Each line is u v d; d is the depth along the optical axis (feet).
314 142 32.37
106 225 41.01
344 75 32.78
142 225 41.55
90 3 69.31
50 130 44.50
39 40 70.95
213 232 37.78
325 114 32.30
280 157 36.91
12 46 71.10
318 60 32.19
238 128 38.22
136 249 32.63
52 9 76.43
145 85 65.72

☆ ☆ ☆ ☆

§ DESCRIPTION OF THE TASK:
What's needed is every entry, returned word for word.

§ EXERCISE OUTPUT:
Each line is u v d; d is the depth along the optical axis (feet).
314 142 32.37
106 225 41.01
344 75 32.78
142 225 41.55
90 3 69.31
50 130 44.50
39 40 70.95
213 232 37.78
325 114 32.30
280 157 36.91
12 46 71.10
318 60 32.19
238 128 38.22
136 249 32.63
52 9 76.43
145 85 65.72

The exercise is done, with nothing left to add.